John Brockington wrote:
I again appreciate your illuminating response. O Sensei was a fascinating and complex individual, and I feel it is important for me to try to understand the "why" as well as the "how" of Aikido given the cultural and historical/chronological gap between us. I have read Sensei Stevens' book, and will look for Nadolski's thesis for comparison.
Thank you for your response.
It is my belief that O Sensei can be looked at in several ways: as a kind of saint, whose actions and utterances are understandable regardless of any historical context; or as a man who lived in a very interesting period of Japanese history.
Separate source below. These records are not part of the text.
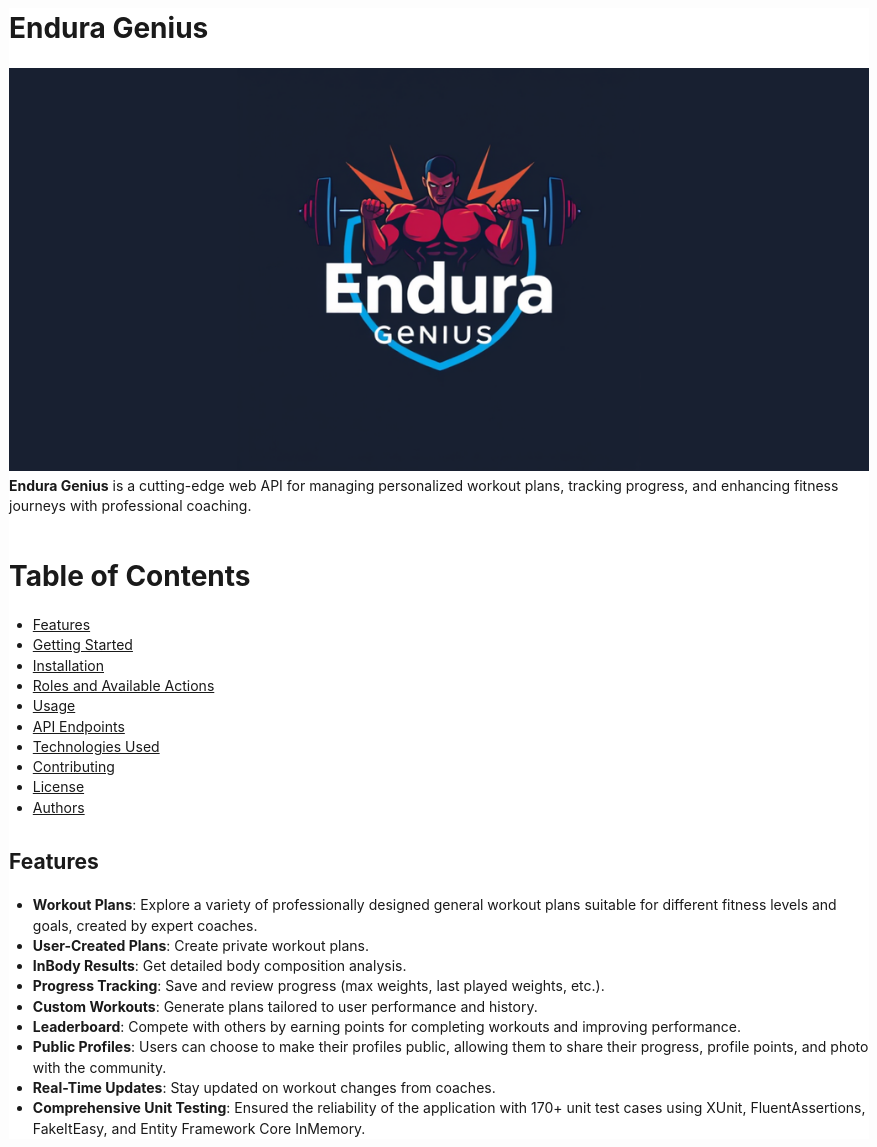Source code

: # Endura Genius
![cover Image](./cover.png)
**Endura Genius** is a cutting-edge web API for managing personalized workout plans, tracking progress, and enhancing fitness journeys with professional coaching.


# Table of Contents

- [Features](#features)
- [Getting Started](#getting-started)
- [Installation](#installation)
- [Roles and Available Actions](#Roles-and-Available-Actions)
- [Usage](#usage)
- [API Endpoints](#api-endpoints)
- [Technologies Used](#technologies-used)
- [Contributing](#contributing)
- [License](#license)
- [Authors](#author)

## **Features**

- **Workout Plans**: Explore a variety of professionally designed general workout plans suitable for different fitness levels and goals, created by expert coaches.
- **User-Created Plans**: Create private workout plans.
- **InBody Results**: Get detailed body composition analysis.
- **Progress Tracking**: Save and review progress (max weights, last played weights, etc.).
- **Custom Workouts**: Generate plans tailored to user performance and history.
- **Leaderboard**: Compete with others by earning points for completing workouts and improving performance.
- **Public Profiles**: Users can choose to make their profiles public, allowing them to share their progress, profile points, and photo with the community.
- **Real-Time Updates**: Stay updated on workout changes from coaches.
- **Comprehensive Unit Testing**: Ensured the reliability of the application with 170+ unit test cases using XUnit, FluentAssertions, FakeItEasy, and Entity Framework Core InMemory.
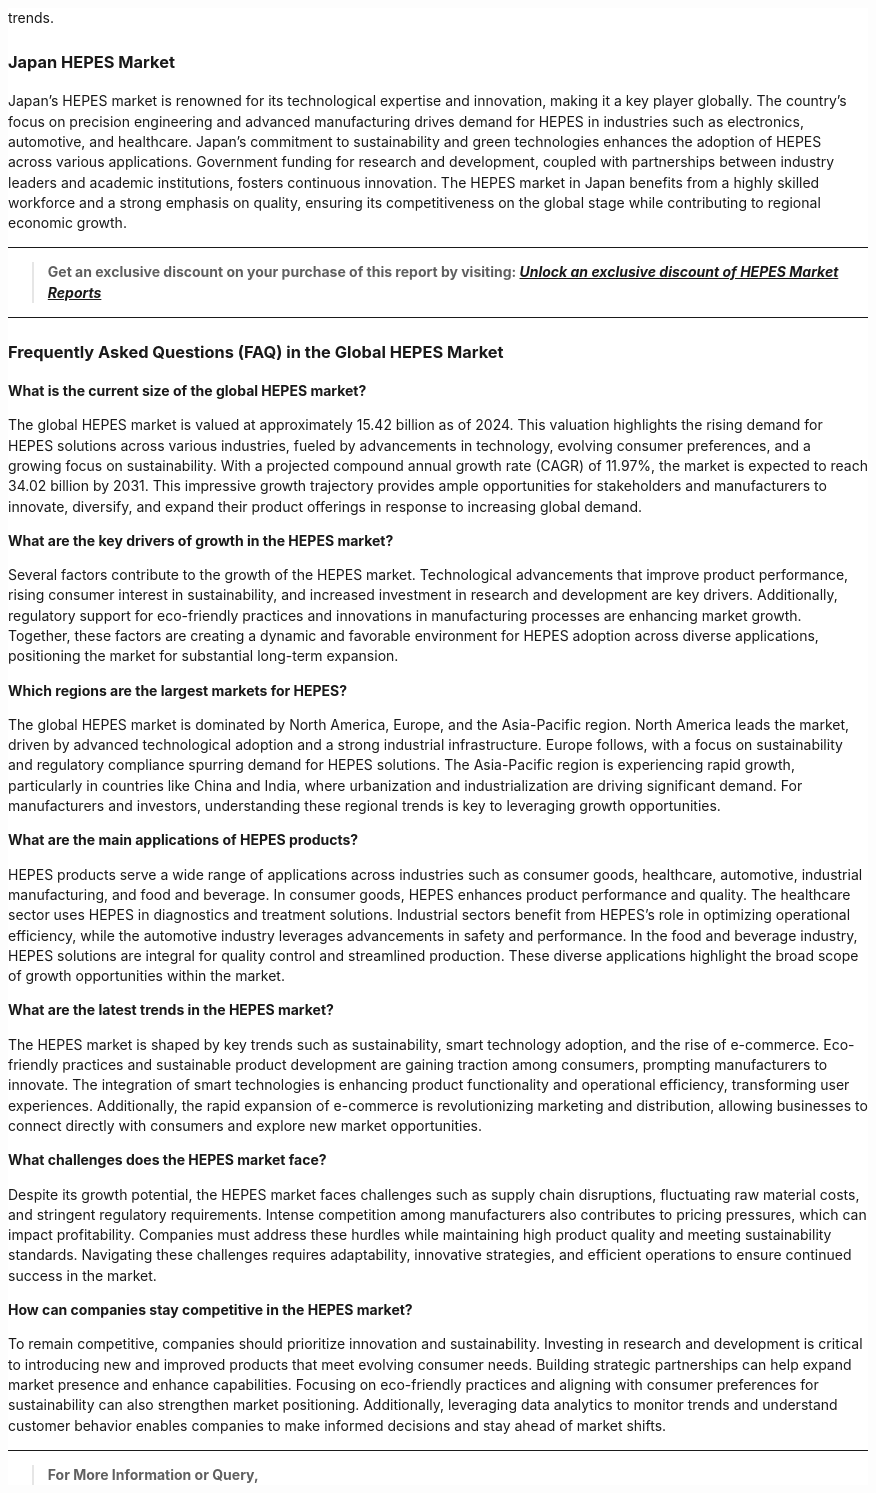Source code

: trends.</p><h3>Japan HEPES Market</h3><p>Japan&rsquo;s HEPES market is renowned for its technological expertise and innovation, making it a key player globally. The country&rsquo;s focus on precision engineering and advanced manufacturing drives demand for HEPES in industries such as electronics, automotive, and healthcare. Japan&rsquo;s commitment to sustainability and green technologies enhances the adoption of HEPES across various applications. Government funding for research and development, coupled with partnerships between industry leaders and academic institutions, fosters continuous innovation. The HEPES market in Japan benefits from a highly skilled workforce and a strong emphasis on quality, ensuring its competitiveness on the global stage while contributing to regional economic growth.</p><hr /><blockquote><p><strong>Get an exclusive discount on your purchase of this report by visiting: <em><a href="://marketresearchpulse.com/ask-for-discount/139571?utm_source=Github&amp;utm_medium=091">Unlock an exclusive discount of HEPES Market Reports</a></em>&nbsp;</strong></p></blockquote><hr /><h3>Frequently Asked Questions (FAQ) in the Global HEPES Market</h3><p><strong>What is the current size of the global HEPES market?</strong></p><p>The global HEPES market is valued at approximately 15.42 billion as of 2024. This valuation highlights the rising demand for HEPES solutions across various industries, fueled by advancements in technology, evolving consumer preferences, and a growing focus on sustainability. With a projected compound annual growth rate (CAGR) of 11.97%, the market is expected to reach 34.02 billion by 2031. This impressive growth trajectory provides ample opportunities for stakeholders and manufacturers to innovate, diversify, and expand their product offerings in response to increasing global demand.</p><p><strong>What are the key drivers of growth in the HEPES market?</strong></p><p>Several factors contribute to the growth of the HEPES market. Technological advancements that improve product performance, rising consumer interest in sustainability, and increased investment in research and development are key drivers. Additionally, regulatory support for eco-friendly practices and innovations in manufacturing processes are enhancing market growth. Together, these factors are creating a dynamic and favorable environment for HEPES adoption across diverse applications, positioning the market for substantial long-term expansion.</p><p><strong>Which regions are the largest markets for HEPES?</strong></p><p>The global HEPES market is dominated by North America, Europe, and the Asia-Pacific region. North America leads the market, driven by advanced technological adoption and a strong industrial infrastructure. Europe follows, with a focus on sustainability and regulatory compliance spurring demand for HEPES solutions. The Asia-Pacific region is experiencing rapid growth, particularly in countries like China and India, where urbanization and industrialization are driving significant demand. For manufacturers and investors, understanding these regional trends is key to leveraging growth opportunities.</p><p><strong>What are the main applications of HEPES products?</strong></p><p>HEPES products serve a wide range of applications across industries such as consumer goods, healthcare, automotive, industrial manufacturing, and food and beverage. In consumer goods, HEPES enhances product performance and quality. The healthcare sector uses HEPES in diagnostics and treatment solutions. Industrial sectors benefit from HEPES&rsquo;s role in optimizing operational efficiency, while the automotive industry leverages advancements in safety and performance. In the food and beverage industry, HEPES solutions are integral for quality control and streamlined production. These diverse applications highlight the broad scope of growth opportunities within the market.</p><p><strong>What are the latest trends in the HEPES market?</strong></p><p>The HEPES market is shaped by key trends such as sustainability, smart technology adoption, and the rise of e-commerce. Eco-friendly practices and sustainable product development are gaining traction among consumers, prompting manufacturers to innovate. The integration of smart technologies is enhancing product functionality and operational efficiency, transforming user experiences. Additionally, the rapid expansion of e-commerce is revolutionizing marketing and distribution, allowing businesses to connect directly with consumers and explore new market opportunities.</p><p><strong>What challenges does the HEPES market face?</strong></p><p>Despite its growth potential, the HEPES market faces challenges such as supply chain disruptions, fluctuating raw material costs, and stringent regulatory requirements. Intense competition among manufacturers also contributes to pricing pressures, which can impact profitability. Companies must address these hurdles while maintaining high product quality and meeting sustainability standards. Navigating these challenges requires adaptability, innovative strategies, and efficient operations to ensure continued success in the market.</p><p><strong>How can companies stay competitive in the HEPES market?</strong></p><p>To remain competitive, companies should prioritize innovation and sustainability. Investing in research and development is critical to introducing new and improved products that meet evolving consumer needs. Building strategic partnerships can help expand market presence and enhance capabilities. Focusing on eco-friendly practices and aligning with consumer preferences for sustainability can also strengthen market positioning. Additionally, leveraging data analytics to monitor trends and understand customer behavior enables companies to make informed decisions and stay ahead of market shifts.</p><hr /><blockquote><p><strong>For More Information or Query,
Of course, you can combine these two ways, but attempts to do so have not, in my opinion, been very successful so far.
Unfortunately, the writings we have in English, divorced from any context, tend to favor the first way and, as with most saints, there is a flourishing sub-industry designed to buttress and protect the sainthood. People will go to absurd lengths, in my opinion, to convince themselves that O Sensei could indeed do the miraculous things he has been credited with. I think this approach needs to be balanced with an approach that firmly places M Ueshiba in his proper historical context, and if any warts appear as a result, well, this has to be accepted.
I am simplifying a lot here, but unlike in Britain and Germany, the tradition of historical research that began in Japan with Hayashi Razan was not maintained after the Meiji Restoration and historians became afraid to pursue lines of enquiry that were not generally in favor. If you do a search for Tsuda Sokichi, I think you will see what I mean.